Copy every line of the data below word for word, leaving out the pictures.

* DATA TO PROCESS
.....
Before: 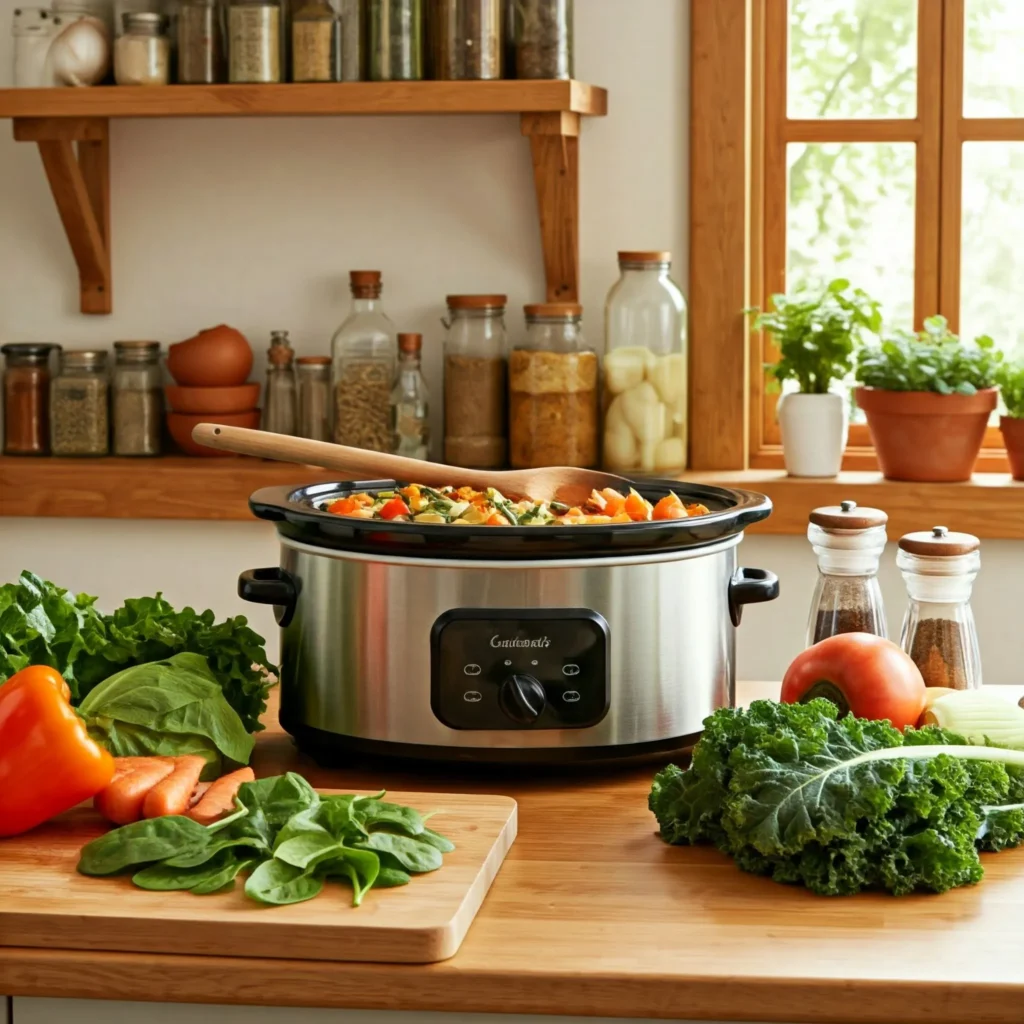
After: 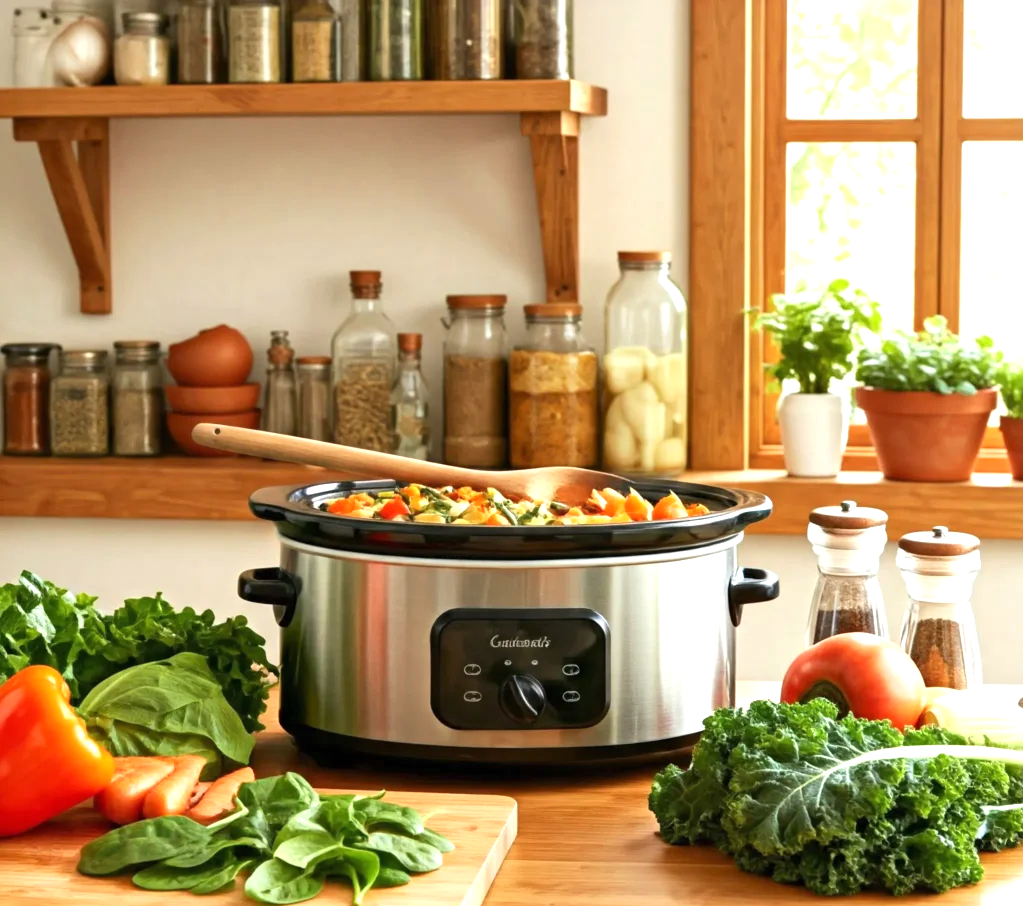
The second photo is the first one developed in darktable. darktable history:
crop and rotate: top 0%, bottom 11.49%
exposure: black level correction 0, exposure 0.7 EV, compensate exposure bias true, compensate highlight preservation false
.....
* SOLUTION TO THE PROBLEM
Before: 
After: 
The second photo is the first one developed in darktable. darktable history:
crop and rotate: top 0%, bottom 11.49%
exposure: black level correction 0, exposure 0.7 EV, compensate exposure bias true, compensate highlight preservation false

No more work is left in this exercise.